NEW YORK, May 16, 2019 /PRNewswire/ -- AGBA Acquisition Limited (NASDAQ: AGBAU) ("AGBA" or the "Company"), a company formed for the purpose of effecting a merger, share exchange, asset acquisition, share purchase, reorganization or similar business combination with one or more businesses or entities, announced today the closing of its previously announced initial public offering of 4,600,000 shares of units which includes 600,000 units from the full exercise of the underwriters' option to purchase additional securities to cover over-allotments.
The Company's units commenced trading on Tuesday, May 14, 2019 on The NASDAQ Capital Market ("NASDAQ") under the symbol "AGBAU." Each unit consists of one ordinary share, one warrant to purchase one-half of one ordinary share at a price of $11.50 per whole share, and one right to receive one-tenth of one ordinary share upon the consummation of the Company's initial business combination. Once the securities comprising the units begin separate trading, the ordinary shares, rights and warrants are expected to be listed on NASDAQ under the symbols "AGBA," "AGBAR," and "AGBAW," respectively.
Maxim Group LLC acted as sole book running manager in the offering.
A registration statement relating to these securities was declared effective by the Securities and Exchange Commission on May 14, 2019. The offering is being made only by means of a prospectus, copies of which may be obtained by contacting Maxim Group LLC, 405 Lexington Avenue, New York, New York 10174. Copies of the registration statement can be accessed through the SEC's website at www.sec.gov.
This press release shall not constitute an offer to sell or a solicitation of an offer to buy, nor shall there be any sale of these securities in any state or jurisdiction in which such offer, solicitation or sale would be unlawful prior to registration or qualification under the securities laws of any such state or jurisdiction.
About AGBA Acquisition Limited
AGBA Acquisition Limited is a British Virgin Islands company incorporated as a blank check company for the purpose of entering into a merger, share exchange, asset acquisition, share purchase, recapitalization, reorganization or similar business combination with one or more businesses or entities. The Company's efforts to identify a prospective target business will not be limited to a particular industry or geographic region, although the Company intends to focus on operating businesses in the healthcare, education, entertainment and financial services sectors that have their principal operations in China.
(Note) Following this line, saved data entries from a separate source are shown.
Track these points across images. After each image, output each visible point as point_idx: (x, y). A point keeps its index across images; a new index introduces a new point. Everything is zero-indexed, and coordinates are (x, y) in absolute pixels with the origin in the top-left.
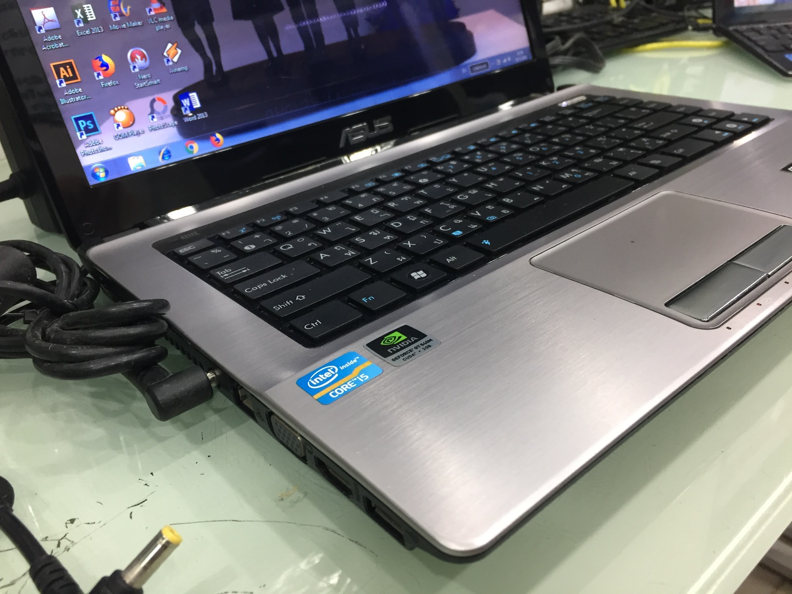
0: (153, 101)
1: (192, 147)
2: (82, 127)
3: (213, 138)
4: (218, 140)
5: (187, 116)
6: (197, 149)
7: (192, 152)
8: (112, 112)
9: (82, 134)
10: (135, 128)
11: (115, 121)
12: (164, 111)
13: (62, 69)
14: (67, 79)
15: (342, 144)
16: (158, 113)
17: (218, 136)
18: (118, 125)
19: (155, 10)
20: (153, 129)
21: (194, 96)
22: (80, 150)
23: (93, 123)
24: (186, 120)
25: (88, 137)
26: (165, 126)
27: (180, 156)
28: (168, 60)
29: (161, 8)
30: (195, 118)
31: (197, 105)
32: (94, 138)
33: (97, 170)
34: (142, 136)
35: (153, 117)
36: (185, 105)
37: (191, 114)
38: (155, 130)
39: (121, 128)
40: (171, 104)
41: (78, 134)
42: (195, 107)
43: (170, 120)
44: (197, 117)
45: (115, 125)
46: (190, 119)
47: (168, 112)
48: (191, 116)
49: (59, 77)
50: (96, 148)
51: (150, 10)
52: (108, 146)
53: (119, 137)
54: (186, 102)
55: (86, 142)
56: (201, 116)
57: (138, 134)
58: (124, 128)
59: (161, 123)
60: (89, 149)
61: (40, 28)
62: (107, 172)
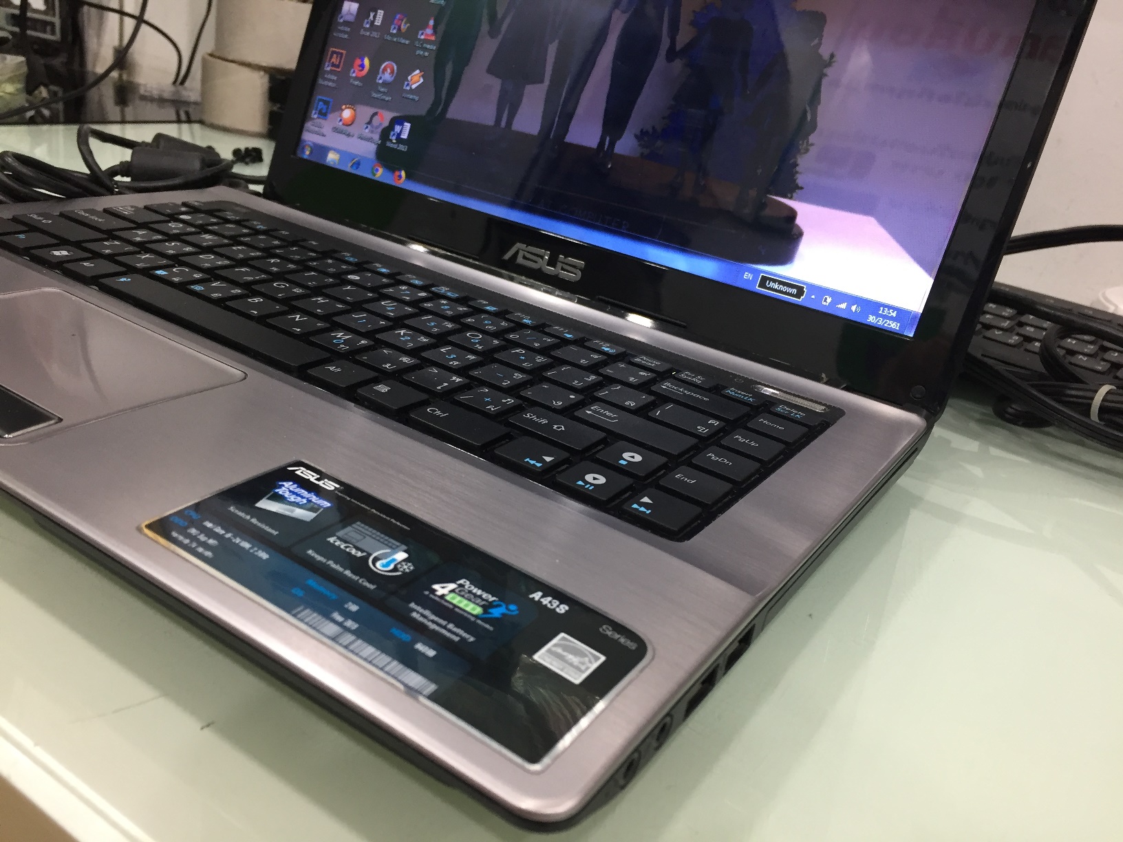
0: (375, 114)
1: (377, 170)
2: (319, 107)
3: (397, 173)
4: (400, 177)
5: (391, 141)
6: (380, 174)
7: (374, 175)
8: (344, 107)
9: (315, 113)
10: (349, 129)
11: (341, 116)
12: (377, 127)
13: (335, 55)
14: (333, 65)
15: (507, 256)
16: (372, 127)
17: (403, 173)
18: (341, 120)
19: (427, 35)
20: (361, 138)
21: (407, 126)
22: (308, 125)
23: (327, 108)
24: (388, 144)
25: (318, 118)
26: (370, 140)
27: (364, 172)
28: (408, 85)
29: (432, 35)
30: (395, 146)
31: (405, 136)
32: (320, 121)
33: (307, 147)
34: (350, 137)
35: (367, 127)
36: (396, 130)
37: (394, 141)
38: (362, 139)
39: (341, 123)
40: (386, 124)
41: (314, 112)
42: (402, 137)
43: (376, 137)
44: (398, 146)
45: (339, 119)
46: (391, 145)
47: (380, 130)
48: (394, 143)
49: (330, 61)
50: (316, 129)
51: (422, 34)
52: (325, 133)
53: (336, 130)
54: (398, 128)
55: (315, 121)
56: (402, 148)
57: (348, 135)
58: (343, 124)
59: (370, 135)
60: (312, 128)
61: (342, 17)
62: (311, 152)
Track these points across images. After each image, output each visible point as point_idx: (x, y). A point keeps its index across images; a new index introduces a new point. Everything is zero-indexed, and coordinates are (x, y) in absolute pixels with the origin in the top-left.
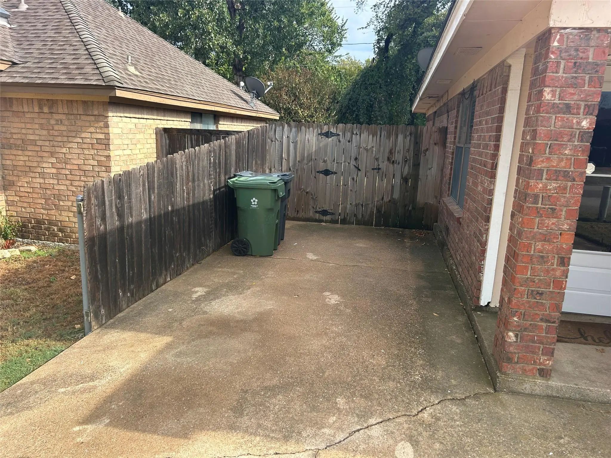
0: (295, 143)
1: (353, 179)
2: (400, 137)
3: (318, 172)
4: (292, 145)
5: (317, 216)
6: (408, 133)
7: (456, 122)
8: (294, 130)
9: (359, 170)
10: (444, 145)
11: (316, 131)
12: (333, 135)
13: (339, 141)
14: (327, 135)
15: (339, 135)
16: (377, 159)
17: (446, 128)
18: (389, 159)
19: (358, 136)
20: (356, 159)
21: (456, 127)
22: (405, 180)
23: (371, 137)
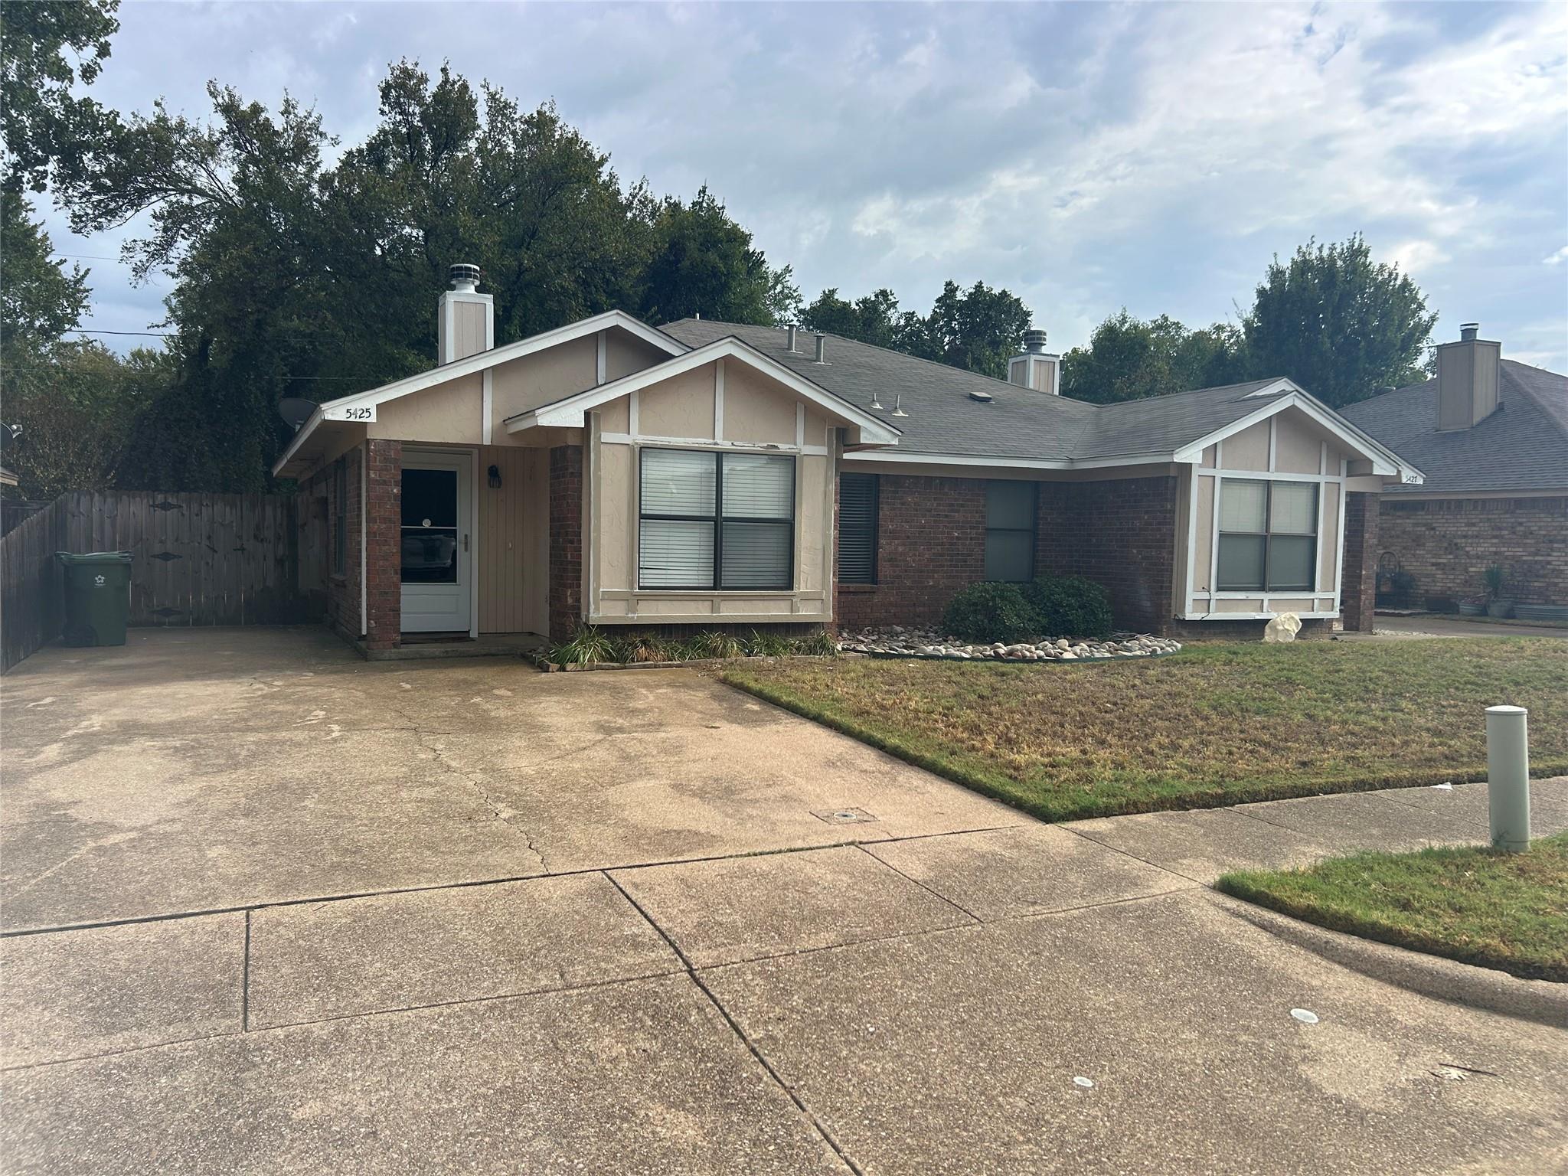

Forward Looking Statements
This press release includes forward-looking statements that involve risks and uncertainties. Forward looking statements are statements that are not historical facts. Such forward-looking statements, including the successful consummation of the Company's initial public offering, are subject to risks and uncertainties, which could cause actual results to differ from the forward looking statements. The Company expressly disclaims any obligations or undertaking to release publicly any updates or revisions to any forward-looking statements contained herein to reflect any change in the Company's expectations with respect thereto or any change in events, conditions or circumstances on which any statement is based.